**Directions for this task:** Each entry in this listing needs to be written out again, word for word.

[[ Data for this task, beginning ]]

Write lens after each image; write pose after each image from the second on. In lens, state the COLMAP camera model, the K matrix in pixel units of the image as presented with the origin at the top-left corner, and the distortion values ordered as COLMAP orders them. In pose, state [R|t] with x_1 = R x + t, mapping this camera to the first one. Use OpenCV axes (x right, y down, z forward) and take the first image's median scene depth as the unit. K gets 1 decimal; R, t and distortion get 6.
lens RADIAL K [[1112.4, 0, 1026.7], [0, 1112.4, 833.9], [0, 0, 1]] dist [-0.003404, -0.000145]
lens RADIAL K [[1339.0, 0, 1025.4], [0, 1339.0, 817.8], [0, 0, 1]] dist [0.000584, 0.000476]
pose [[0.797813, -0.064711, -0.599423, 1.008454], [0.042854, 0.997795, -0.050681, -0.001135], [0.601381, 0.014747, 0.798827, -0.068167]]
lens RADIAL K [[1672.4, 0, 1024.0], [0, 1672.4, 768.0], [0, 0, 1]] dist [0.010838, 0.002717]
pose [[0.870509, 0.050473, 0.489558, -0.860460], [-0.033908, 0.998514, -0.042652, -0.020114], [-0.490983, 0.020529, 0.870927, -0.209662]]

[[ Data for this task, end ]]

**Output for this exercise:**
Write lens after each image; write pose after each image from the second on. In lens, state the COLMAP camera model, the K matrix in pixel units of the image as presented with the origin at the top-left corner, and the distortion values ordered as COLMAP orders them. In pose, state [R|t] with x_1 = R x + t, mapping this camera to the first one. Use OpenCV axes (x right, y down, z forward) and take the first image's median scene depth as the unit. K gets 1 decimal; R, t and distortion get 6.
lens RADIAL K [[1112.4, 0, 1026.7], [0, 1112.4, 833.9], [0, 0, 1]] dist [-0.003404, -0.000145]
lens RADIAL K [[1339.0, 0, 1025.4], [0, 1339.0, 817.8], [0, 0, 1]] dist [0.000584, 0.000476]
pose [[0.797813, -0.064711, -0.599423, 1.008454], [0.042854, 0.997795, -0.050681, -0.001135], [0.601381, 0.014747, 0.798827, -0.068167]]
lens RADIAL K [[1672.4, 0, 1024.0], [0, 1672.4, 768.0], [0, 0, 1]] dist [0.010838, 0.002717]
pose [[0.870509, 0.050473, 0.489558, -0.860460], [-0.033908, 0.998514, -0.042652, -0.020114], [-0.490983, 0.020529, 0.870927, -0.209662]]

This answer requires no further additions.